37. Devirtualize Loop
In an HFT order-book path, a hot loop transforms millions of integers per second. Indirect calls, blocked inlining, and mispredicted branches often dominate; perf or VTune must identify and quantify these.
struct Handler { virtual int f(int) noexcept = 0; };
int sum(Handler& h, const int* p, size_t n) {
int s = 0;
for (size_t i = 0; i < n; ++i)
s += h.f(p[i]);
return s;
}
Part 1.
Identify the likely bottleneck in sum. Propose a minimal change enabling inlining/vectorization and state how you'd validate it with perf/VTune.
Part 2.
(1) What obstructs vectorization and instruction level parallelism in this loop?
(2) How could you restructure the API to allow devirtualization without losing extensibility?
(3) Which perf or VTune metrics confirm reduced indirect branch cost?
(4) Would noexcept on f impact codegen or inlining decisions here?

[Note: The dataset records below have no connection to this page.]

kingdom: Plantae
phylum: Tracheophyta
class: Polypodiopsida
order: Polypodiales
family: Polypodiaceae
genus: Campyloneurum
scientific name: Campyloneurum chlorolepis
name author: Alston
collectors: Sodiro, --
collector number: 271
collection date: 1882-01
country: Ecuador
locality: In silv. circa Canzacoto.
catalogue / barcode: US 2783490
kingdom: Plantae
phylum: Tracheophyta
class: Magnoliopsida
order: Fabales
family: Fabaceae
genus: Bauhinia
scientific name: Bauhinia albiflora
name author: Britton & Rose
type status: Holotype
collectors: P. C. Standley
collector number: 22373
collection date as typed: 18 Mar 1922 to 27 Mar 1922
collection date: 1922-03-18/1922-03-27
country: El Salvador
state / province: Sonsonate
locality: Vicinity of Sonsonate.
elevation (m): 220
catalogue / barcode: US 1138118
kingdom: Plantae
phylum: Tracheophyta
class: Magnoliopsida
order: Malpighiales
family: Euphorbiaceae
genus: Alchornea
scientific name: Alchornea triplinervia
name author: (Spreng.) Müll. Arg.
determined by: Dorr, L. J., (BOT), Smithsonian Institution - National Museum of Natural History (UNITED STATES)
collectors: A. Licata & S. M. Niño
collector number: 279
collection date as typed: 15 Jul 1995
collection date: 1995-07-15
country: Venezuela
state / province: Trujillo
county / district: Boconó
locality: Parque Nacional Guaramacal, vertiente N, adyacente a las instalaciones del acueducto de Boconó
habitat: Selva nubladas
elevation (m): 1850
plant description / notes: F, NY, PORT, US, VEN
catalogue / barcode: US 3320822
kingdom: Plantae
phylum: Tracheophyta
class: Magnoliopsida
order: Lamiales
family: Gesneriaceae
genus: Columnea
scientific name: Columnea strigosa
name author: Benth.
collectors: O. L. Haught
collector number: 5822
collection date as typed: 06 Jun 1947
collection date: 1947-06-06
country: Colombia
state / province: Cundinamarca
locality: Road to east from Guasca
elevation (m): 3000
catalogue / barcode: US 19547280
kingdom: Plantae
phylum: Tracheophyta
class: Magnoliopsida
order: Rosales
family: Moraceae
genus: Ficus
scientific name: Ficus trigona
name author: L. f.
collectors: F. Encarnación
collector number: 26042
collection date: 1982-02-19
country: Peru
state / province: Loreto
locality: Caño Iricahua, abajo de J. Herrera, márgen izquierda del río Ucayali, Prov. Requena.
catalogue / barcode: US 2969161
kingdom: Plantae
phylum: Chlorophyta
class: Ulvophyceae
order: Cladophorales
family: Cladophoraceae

(5) How would LTO or PGO change call targets and pipeline utilization?
Answer
Answer (Part 1)
The per-iteration virtual call causes an indirect branch, blocking inlining, vectorization, and aggressive unrolling; it also harms branch prediction. Replace it with a direct call path: make the concrete handler final and rely on devirtualization/LTO, or change the API to a templated sum<H>(H& h, ...) or a callable object so the callee is known at compile time. Validate with perf/VTune by observing higher IPC, a top-down shift toward Retiring, fewer indirect branch mispredicts, and a vectorized loop in VTune’s optimization report.
Answer (Part 2)
(1) The indirect virtual call prevents inlining and vectorization. The loop’s recurrence on s then caps ILP even further.
(2) Use templates/CRTP or pass a concrete functor so the type is known at compile time. Mark concrete classes final and enable LTO.
(3) perf: lower branch-misses/branches, higher IPC, reduced idq_uops_not_delivered. VTune: lower Bad Speculation, fewer Indirect Branch Mispredicts.
(4) noexcept reduces unwind overhead and can improve inlining heuristics slightly. It doesn’t remove the indirect call; devirtualization is required.
(5) LTO exposes concrete types across TUs, enabling devirtualization and inlining. PGO supplies target profiles, enabling guarded devirtualization and better pipeline utilization.